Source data
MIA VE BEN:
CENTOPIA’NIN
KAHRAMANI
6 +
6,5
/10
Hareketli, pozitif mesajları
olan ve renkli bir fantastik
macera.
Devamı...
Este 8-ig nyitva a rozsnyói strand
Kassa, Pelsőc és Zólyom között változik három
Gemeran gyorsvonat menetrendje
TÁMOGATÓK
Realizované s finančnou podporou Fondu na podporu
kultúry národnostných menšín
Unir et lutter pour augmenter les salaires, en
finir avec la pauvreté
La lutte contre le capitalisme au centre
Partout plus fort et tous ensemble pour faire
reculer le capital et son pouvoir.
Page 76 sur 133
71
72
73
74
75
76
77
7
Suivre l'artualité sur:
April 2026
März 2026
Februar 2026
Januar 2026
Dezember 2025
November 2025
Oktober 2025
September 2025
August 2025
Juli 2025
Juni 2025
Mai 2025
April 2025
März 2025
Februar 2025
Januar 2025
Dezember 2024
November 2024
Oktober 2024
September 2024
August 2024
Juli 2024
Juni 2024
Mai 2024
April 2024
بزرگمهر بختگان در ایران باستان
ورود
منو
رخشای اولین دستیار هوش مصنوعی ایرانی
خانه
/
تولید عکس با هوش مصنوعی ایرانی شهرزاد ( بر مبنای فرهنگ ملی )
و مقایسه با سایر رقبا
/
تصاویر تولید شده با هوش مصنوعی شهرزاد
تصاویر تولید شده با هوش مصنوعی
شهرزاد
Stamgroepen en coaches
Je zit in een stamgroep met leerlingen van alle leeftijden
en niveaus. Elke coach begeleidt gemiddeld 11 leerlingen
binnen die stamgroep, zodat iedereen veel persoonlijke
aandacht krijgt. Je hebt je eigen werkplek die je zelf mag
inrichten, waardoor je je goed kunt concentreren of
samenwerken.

__Problem to solve__: Please count how many lines in the preceding records hold the word "مصنوعی", then give only that number.

__Exercise response__: 4